Month: January 2016

# An overview of longitudinal data analysis

Longitudinal studies play an essencial role in epidemiology, clinical research, and therapeutic evaluation. They are used to characterize normal growth and aging, to assess the effect of risk factors on human health, and to evaluate the effectiveness of treatments.

A longitudinal study is an investigation where participant outcomes and possibly treatments or exposures are collected at multiple follow-up times. Each participant generally produces multiple or “repeated” measurements. This repeated measures data are correlated within subjects and need special statistical techniques for valid analysis and inference. Another important outcome that is measured in a longitudinal study is the time until a key clinical event such as disease recurrence or death. Analysis of event time endpoints is more the focus of survival analysis.

Some advantages of longitudinal studies are, recording incident events, prospective investigation of exposure, measurement of individual change in outcomes, separation of time effects (Cohort, Period, Age) and control for cohort effects.

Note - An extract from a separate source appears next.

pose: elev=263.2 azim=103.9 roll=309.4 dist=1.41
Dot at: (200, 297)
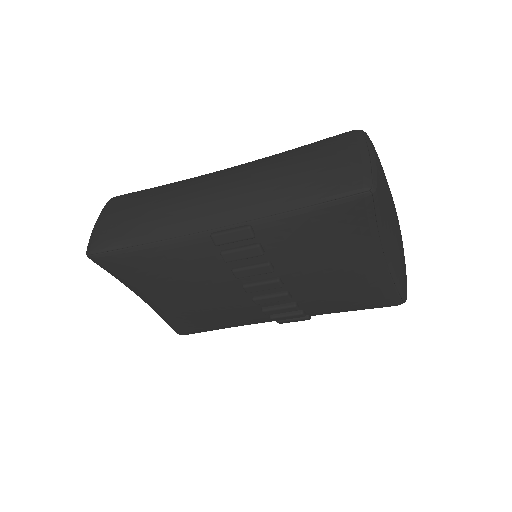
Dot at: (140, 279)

The exploratory analysis of longitudinal data try to discover patterns of systematic variation across groups of patients, as well as aspects of random variation that distinguish individual patients. Summary statistics such as means and standard deviations can reveal whether different groups are changing in a similar or different way.

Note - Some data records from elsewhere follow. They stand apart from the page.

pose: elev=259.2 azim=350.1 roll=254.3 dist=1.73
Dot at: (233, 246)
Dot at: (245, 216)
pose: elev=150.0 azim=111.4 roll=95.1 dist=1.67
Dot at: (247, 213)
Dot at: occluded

In variation among individuals, the “distance” between measurements on different subjects is usually expected to be greater than the distance betweeen repeated measurements taken on the same subject. Graphical methods can be used to explore the magnitude of variability in outcomes over time.

With correlated outcomes it is important to understand the strength of correlation and the pattern of correlations across time. Characterizing correlation helps to understand components of variation and for identifying a variance or correlation model for regression methods such as mixed-effects models or generalized estimating equations (GEE) and other models. These models will be discussed in another post.

Statistical inference with longitudinal data requires that a univariate summary be created for each subject and the methods for correlated data are used, the most common summaries are the average response and the time slope. A second approach is a “pre-post” analysis which analyzes a single follow-up response in conjunction with a baseline measurement

One of the major issues associated with the analysis of longitudinal data is missing data, that arise when subjects drop out of the study. It is assumed that once a participant drops out they provide no further outcome information. Missing data can lead to biased estimates of means and/or regression parameters when the probability of missingness is associated with outcomes. For longitudinal data a missing data classication is based on whether observed or unobserved outcomes are predictive of missing data (Laird 1988): Missing Completely at Random (MCAR), Missing at Random (MAR) and Non-Ignorable (NI), when data are MCAR standard statistical summaries based on the observed data remain valid. However, if data are MAR or NI then summaries based on the available cases may be biased. External information can help determine whether missingness mechanisms may be classied as MCAR, MAR, or NI. There are several statistical approaches that attempt to alleviate bias due to missing data.

Texts by Diggle et al. [2002], Verbeke and Molenberghs [2000], Brown and Prescott [1999], and Crowder and Hand [1990] are a good introduction for the analysis of longitudinal data.